The REME in the Gulf War
The first REME tradesman arrived in SAUDI ARABIA less than one month after Iraq had invaded Kuwait. From that day on, through the peak of activity, 3,700 REME soldiers were deployed in that theatre until the departure of the last men with the Logistic Support Group in July 1991. The Corps of REME was intimately involved in the preparation and modification of equipment for desert warfare, repair support during the land war and finally recovery of the Force back to Europe. Without the dedicated commitment and the high level of technical skill demonstrated by all the REME personnel, tired vehicles and other vital equipment would have ground to a halt, the logistic stocks would not have been out-loaded and the Division could not have taken part so effectively in Operation 'DESERT STORM'. The Division was able to advance 290 Km in 66 hours with remarkably few equipment casualties against a numerically superior enemy. There is no doubt that the support provided by the REME played a vital role in keeping the Force moving inexorably towards final victory.
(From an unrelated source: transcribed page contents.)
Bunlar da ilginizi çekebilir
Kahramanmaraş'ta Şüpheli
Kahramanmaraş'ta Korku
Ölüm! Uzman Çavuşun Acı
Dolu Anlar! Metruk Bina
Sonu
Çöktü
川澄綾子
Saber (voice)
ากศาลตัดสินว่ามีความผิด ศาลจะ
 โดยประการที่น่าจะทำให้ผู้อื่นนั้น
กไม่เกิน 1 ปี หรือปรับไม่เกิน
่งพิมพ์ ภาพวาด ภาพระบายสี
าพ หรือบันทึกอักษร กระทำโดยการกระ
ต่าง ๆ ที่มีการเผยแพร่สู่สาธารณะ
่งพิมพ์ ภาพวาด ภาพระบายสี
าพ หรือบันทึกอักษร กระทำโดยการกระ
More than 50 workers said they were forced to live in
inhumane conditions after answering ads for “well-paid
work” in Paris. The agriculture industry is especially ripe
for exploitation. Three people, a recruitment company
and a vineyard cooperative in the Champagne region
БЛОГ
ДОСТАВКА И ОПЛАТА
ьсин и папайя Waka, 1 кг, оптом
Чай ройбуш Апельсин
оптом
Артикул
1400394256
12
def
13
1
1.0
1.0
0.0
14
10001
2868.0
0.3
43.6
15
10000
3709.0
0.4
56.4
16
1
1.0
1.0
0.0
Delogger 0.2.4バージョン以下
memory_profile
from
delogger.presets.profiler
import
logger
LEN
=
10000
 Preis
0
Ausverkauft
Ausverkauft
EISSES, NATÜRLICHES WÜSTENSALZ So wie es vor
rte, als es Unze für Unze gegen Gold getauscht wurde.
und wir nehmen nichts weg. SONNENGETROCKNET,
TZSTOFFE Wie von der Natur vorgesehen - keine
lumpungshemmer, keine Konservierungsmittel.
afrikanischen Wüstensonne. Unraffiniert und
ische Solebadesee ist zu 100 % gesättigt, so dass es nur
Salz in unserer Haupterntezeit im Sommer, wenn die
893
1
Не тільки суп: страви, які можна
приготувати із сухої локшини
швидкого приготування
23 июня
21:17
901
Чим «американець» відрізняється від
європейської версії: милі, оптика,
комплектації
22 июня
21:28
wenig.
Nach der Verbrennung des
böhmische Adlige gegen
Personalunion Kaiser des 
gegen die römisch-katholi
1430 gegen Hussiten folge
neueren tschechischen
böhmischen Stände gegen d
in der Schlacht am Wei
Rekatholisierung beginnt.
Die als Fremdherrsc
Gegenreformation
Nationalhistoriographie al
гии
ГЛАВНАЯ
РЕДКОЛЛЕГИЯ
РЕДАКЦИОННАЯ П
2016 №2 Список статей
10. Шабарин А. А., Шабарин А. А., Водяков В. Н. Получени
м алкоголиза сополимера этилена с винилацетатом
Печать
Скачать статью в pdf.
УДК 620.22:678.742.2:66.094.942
This brief outline history of the EME is just a layman's effort to highlight the true value and the glittering performance of a Service which has generally been under-estimated. The aim of the Ex has been to explode that myth about the EME personnel being NCEs because these personnel were amongst the first ashore on the Normandy beaches and the Falkland Islands beachheads in addition to many other front-line campaigns. Long ago in 1942, at the peak of World War II, Major-General Sir Bertram Rowcroft (DME), an Officer of the ASC, was the brains behind the organisation and formation of a new Corps of EME and his illustrious name will be perpetuated as the Godfather of the Corps of EME. The depth and the breadth of his brilliant skills in the enlightened proposals which he set forth for the formation of a new Corps provided a very firm and promising foundation for the future of EME which has been enriched by his foresight. Finally, one would like to think that some of our senior and eminent EME stalwarts would come forward to compile the detailed history of EME operations during the 1965 and 1971 wars - a task which of course is far beyond my own amateur limitations.